Introduction
“Information isn’t formless data waiting for us to organize it—it has deep mathematical structure that determines natural organization, inherent relationships, and fundamental conservation laws.”
About This Book
This book presents a new understanding of information and computing based on a key discovery: information possesses intrinsic mathematical structure. Rather than being arbitrary bits requiring external organization, information naturally organizes itself according to mathematical laws as fundamental as those governing physics.
The Hologram platform is the practical realization of this discovery—a computing system that aligns with information’s natural structure rather than imposing arbitrary structures upon it. The result fundamentally reconceptualizes what computing can be.
Who Should Read This Book
This book is for:
- System architects frustrated by the complexity of distributed systems
- Software engineers seeking to understand the future of computing
- Computer scientists interested in the mathematical foundations of information
- Technology leaders evaluating fundamental changes in computing
- Students and researchers exploring the intersection of physics and computation
- Anyone curious about why computing seems so complex and whether it has to be
No specific mathematical or physics background is required. Complex concepts are introduced gradually with intuitive explanations before formal presentations.
How This Book Is Organized
The book is divided into three parts:
Part I: Foundations
We explore the discovery of information’s intrinsic structure, including the 96 equivalence classes, the 12,288-coordinate system, conservation laws, and proof-carrying computation. These chapters establish the theoretical groundwork for understanding how information naturally organizes itself.
Part II: Architecture
We examine how the Hologram platform implements these principles, creating a fixed-size global computer with deterministic performance, intrinsic security, and natural load distribution. These chapters show how alignment with information’s structure enables capabilities that seem impossible in traditional systems.
Part III: Implications
We consider what this fundamental change means for developers, organizations, and the future of computing. These chapters explore both immediate practical benefits and long-term transformations in how we think about and build information systems.
Key Concepts You’ll Learn
- Why all information naturally falls into exactly 96 equivalence classes
- How the 12,288-coordinate system provides universal addressing without assignment
- What conservation laws govern information transformation
- How proof-carrying computation guarantees correctness without verification
- Why synchronization can happen without message passing
- How security becomes intrinsic rather than added
- What it means for computing to be deterministic at scale
- How complexity dissolves when systems align with natural structure
A New Way of Thinking
This book challenges fundamental assumptions about computing. You’ll discover that many “necessary” complexities—from database schemas to network protocols to security frameworks—are actually artifacts of working against information’s nature rather than with it.

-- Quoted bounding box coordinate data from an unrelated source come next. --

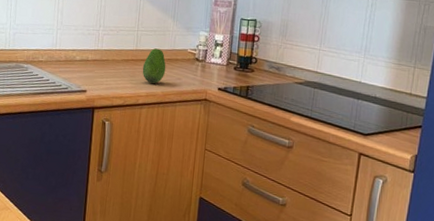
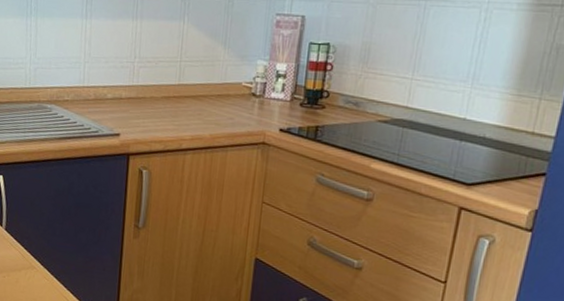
fruit: present [142,48,166,83] -> none [186,82,215,125]

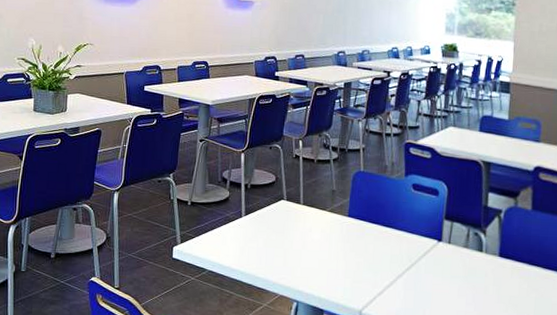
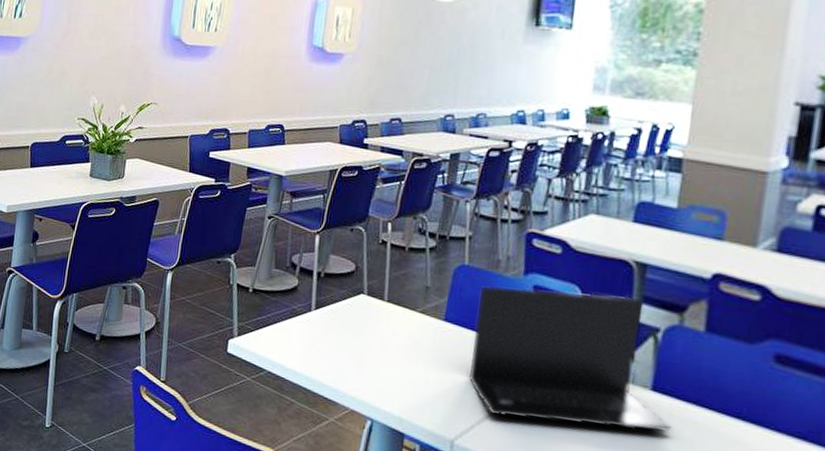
laptop: none [369,186,515,288] -> present [468,286,673,433]

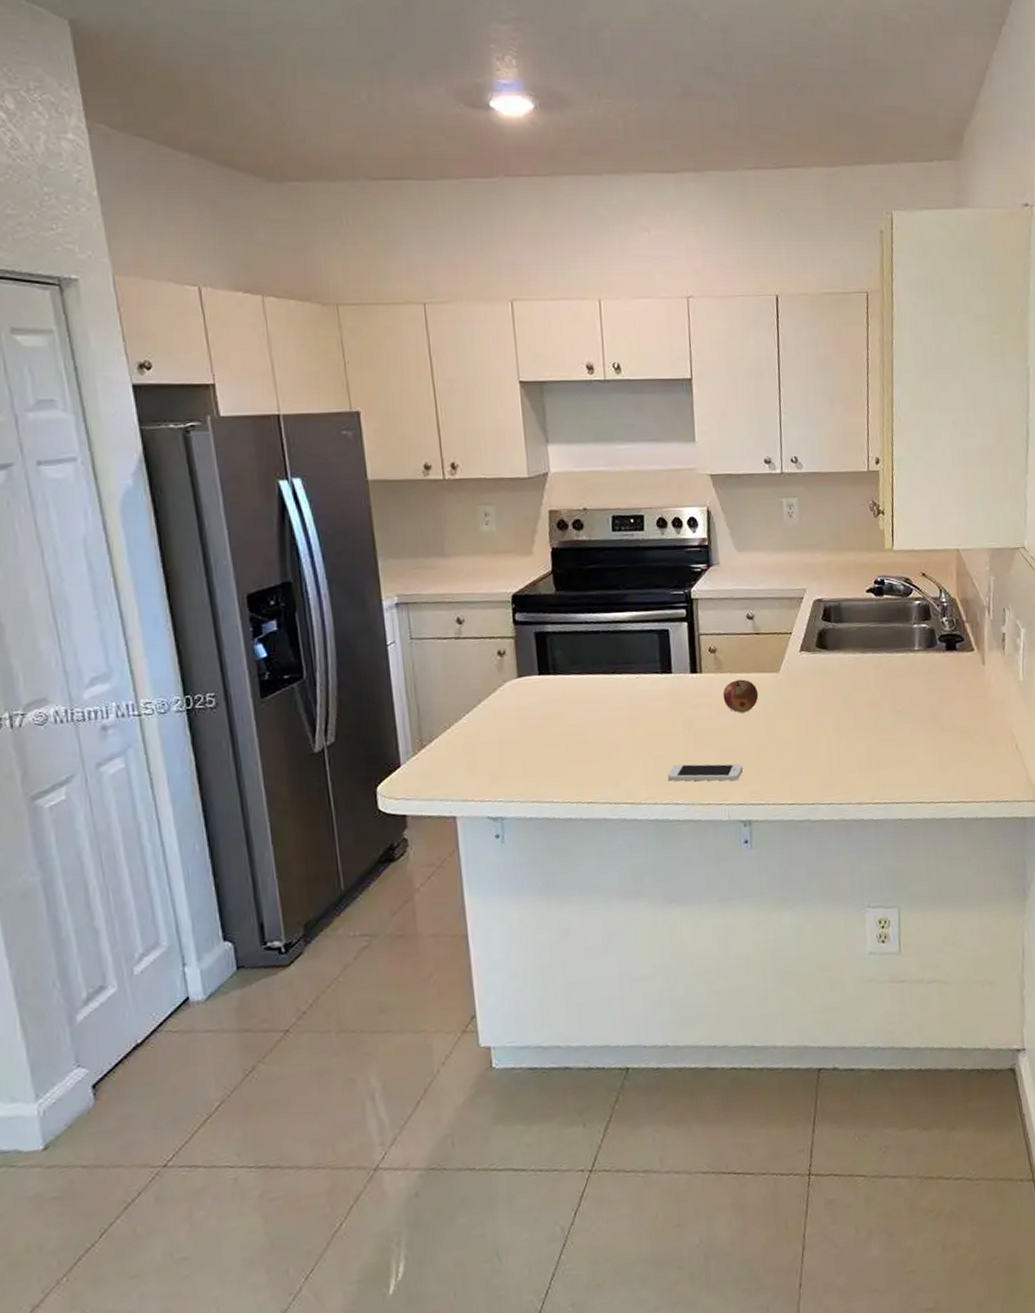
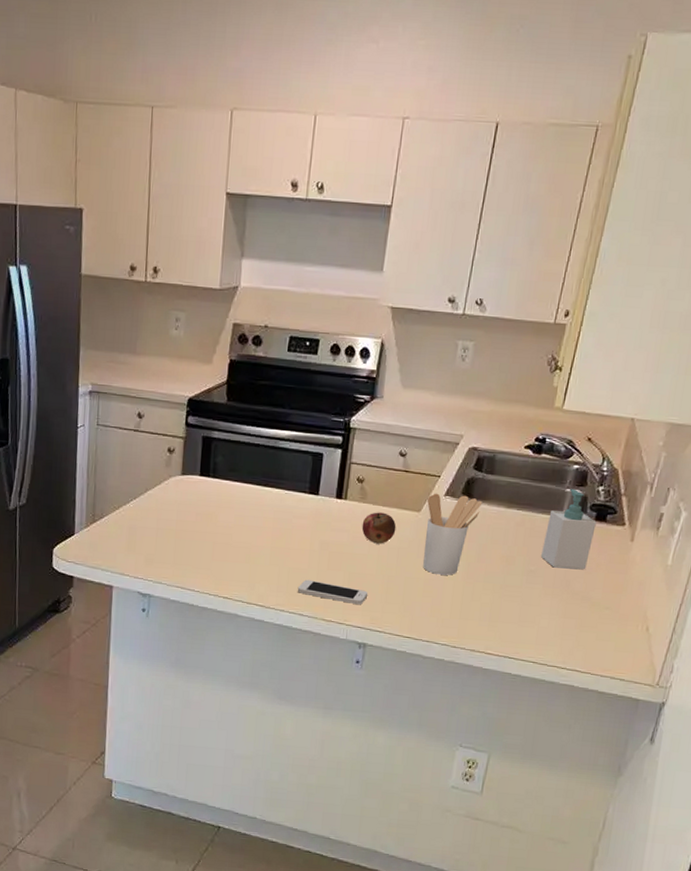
utensil holder: none [784,647,838,733] -> present [423,493,483,575]
soap bottle: none [903,623,949,704] -> present [541,488,597,570]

The journey from arbitrary to intrinsic structure involves both technical and conceptual transformation. It requires unlearning assumptions so deeply embedded that we’ve forgotten they’re assumptions. The reward is a simpler, more elegant, more powerful form of computing that feels as natural and inevitable as physics itself.
Reading Guide
Each chapter builds on previous concepts, so reading sequentially is recommended for first-time readers. However, each part is relatively self-contained:
- For practical understanding: Focus on Parts I and III
- For technical depth: Emphasize Part II and the appendices
- For quick overview: Read this introduction, Chapter 1, and the conclusion
Key terms are defined when first introduced and collected in the glossary (Appendix A). Mathematical formulations are presented intuitively first, with formal definitions following for those interested in rigor.
Join the Journey
The shift from arbitrary to intrinsic structure represents the next chapter in computing’s evolution. It’s a journey from complexity to simplicity, from engineering to science, from fighting against information to flowing with it.
Welcome to the physics of information. Welcome to Hologram.